::: Vorliegender Text

# taz.de -- Scienceville-Festival in Hamburg: Nach dem Nichts forschen
       
       > Am Wochenende fand in Hamburg das Scienceville-Festival statt. Es stand
       > unter dem hübschen Motto: „Nichtwissen ist ein Segen.“
       
 (IMG) Bild: Keine Kunst: Flugsimulator zum hirngesteuerten Fliegen.
       
       „Bonvenon kara vizitanto, kiel vi fartas?“ Auf Esperanto eröffnet Ebba
       Durstewitz das Festival Scienceville in Hamburg und blickt in lange
       Gesichter. Am Anfang steht das Nichtverstehen, und so fühlen sich die
       Besucher unwillkürlich in eines der Leitthemen hineingeworfen.
       
       Zum anderen, dem Nichtwissen, ist es von dort nicht mehr weit. Dass die
       beiden mitnichten negative Zustände beschreiben, stellt Durstewitz gleich
       zu Beginn klar. Nicht umsonst heißt das Motto des Festivals: „Ignorance is
       bliss“ – Nichtwissen ist ein Segen.

::::::

- _Arbeitsauftrag a_
Liste jede Zeile der Einträge auf, in der die Zeichenkette „Flux“ vorkommt. Groß- und Kleinschreibung ist dabei zu beachten.

::: Bereitgestellte Einträge

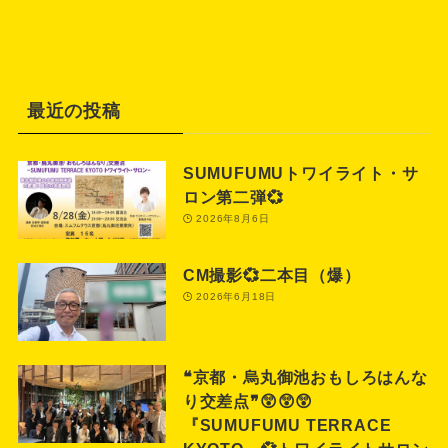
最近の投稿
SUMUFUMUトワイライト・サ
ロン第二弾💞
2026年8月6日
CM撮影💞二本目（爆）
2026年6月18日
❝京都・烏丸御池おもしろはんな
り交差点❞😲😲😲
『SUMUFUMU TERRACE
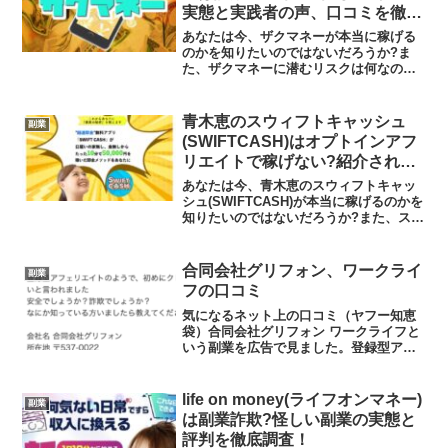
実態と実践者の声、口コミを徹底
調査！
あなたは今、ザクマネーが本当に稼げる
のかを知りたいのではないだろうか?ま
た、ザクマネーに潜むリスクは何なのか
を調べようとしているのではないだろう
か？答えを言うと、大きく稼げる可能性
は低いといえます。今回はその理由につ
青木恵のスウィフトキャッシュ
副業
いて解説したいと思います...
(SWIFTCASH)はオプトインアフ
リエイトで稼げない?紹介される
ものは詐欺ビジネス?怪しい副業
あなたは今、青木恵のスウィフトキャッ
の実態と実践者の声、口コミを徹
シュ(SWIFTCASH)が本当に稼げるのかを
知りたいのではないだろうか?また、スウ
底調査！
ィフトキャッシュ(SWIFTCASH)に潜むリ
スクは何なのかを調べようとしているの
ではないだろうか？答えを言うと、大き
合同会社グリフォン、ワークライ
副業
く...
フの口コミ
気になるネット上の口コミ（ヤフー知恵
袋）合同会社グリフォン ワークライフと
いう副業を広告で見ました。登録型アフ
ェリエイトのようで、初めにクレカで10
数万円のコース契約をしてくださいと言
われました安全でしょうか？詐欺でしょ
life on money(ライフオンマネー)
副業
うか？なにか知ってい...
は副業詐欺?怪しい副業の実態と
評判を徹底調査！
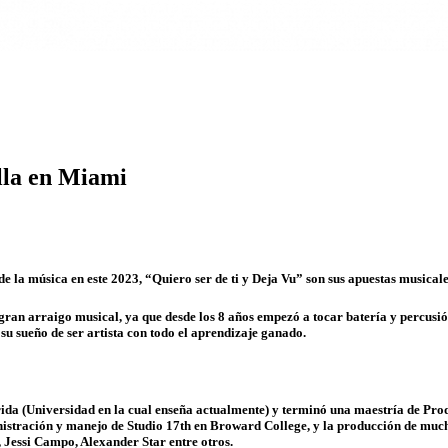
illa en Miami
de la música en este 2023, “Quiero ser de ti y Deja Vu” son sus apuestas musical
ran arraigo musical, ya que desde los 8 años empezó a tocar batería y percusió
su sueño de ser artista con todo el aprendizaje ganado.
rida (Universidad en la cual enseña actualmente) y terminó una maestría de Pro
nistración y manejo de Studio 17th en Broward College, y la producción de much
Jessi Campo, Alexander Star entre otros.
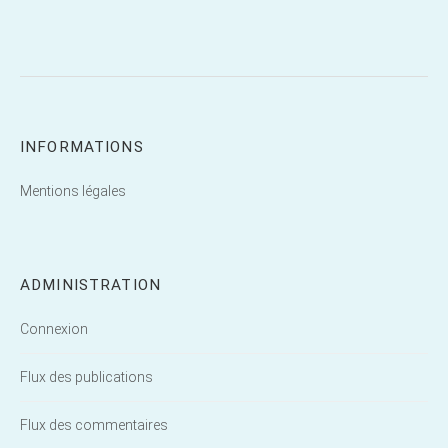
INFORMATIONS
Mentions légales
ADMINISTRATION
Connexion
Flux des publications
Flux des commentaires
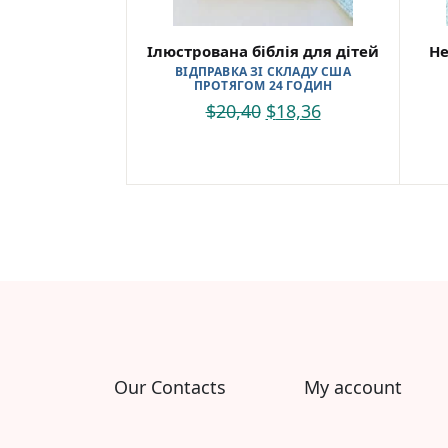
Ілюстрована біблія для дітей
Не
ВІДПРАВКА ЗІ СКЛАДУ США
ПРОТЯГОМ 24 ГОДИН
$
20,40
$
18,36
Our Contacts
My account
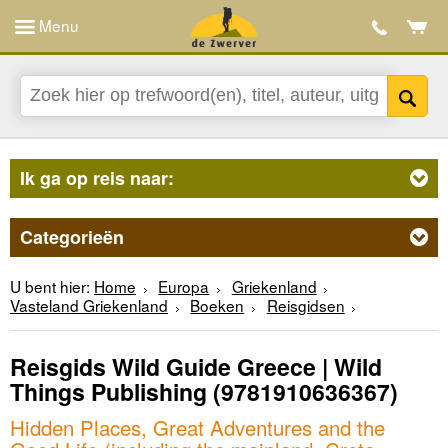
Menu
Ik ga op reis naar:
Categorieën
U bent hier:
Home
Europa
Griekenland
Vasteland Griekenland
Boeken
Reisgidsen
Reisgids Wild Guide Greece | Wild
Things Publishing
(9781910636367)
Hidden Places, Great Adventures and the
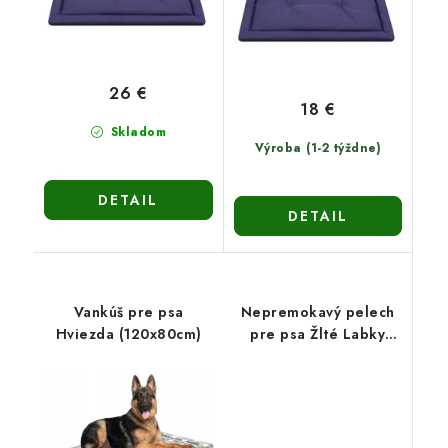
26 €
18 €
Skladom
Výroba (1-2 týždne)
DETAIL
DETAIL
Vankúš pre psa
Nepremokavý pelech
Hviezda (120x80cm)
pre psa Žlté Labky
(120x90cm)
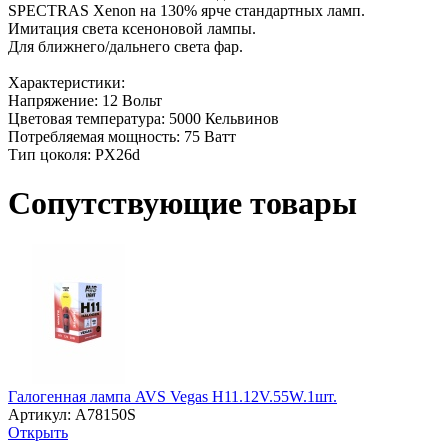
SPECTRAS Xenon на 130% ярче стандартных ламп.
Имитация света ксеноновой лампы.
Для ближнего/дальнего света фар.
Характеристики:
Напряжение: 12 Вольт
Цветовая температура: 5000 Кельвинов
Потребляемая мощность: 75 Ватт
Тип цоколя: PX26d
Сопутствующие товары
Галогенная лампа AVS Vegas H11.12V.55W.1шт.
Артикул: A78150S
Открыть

::::::

- _Arbeitsauftrag b_
Gib alle Passagen aus dem Bericht über das Scienceville-Festival wieder, die in deutschen Anführungszeichen („…“) stehen.

- _Ausgabe a_
Flux des publications
Flux des commentaires

- _Ausgabe b_
- „Nichtwissen ist ein Segen.“
- „Bonvenon kara vizitanto, kiel vi fartas?“
- „Ignorance is bliss“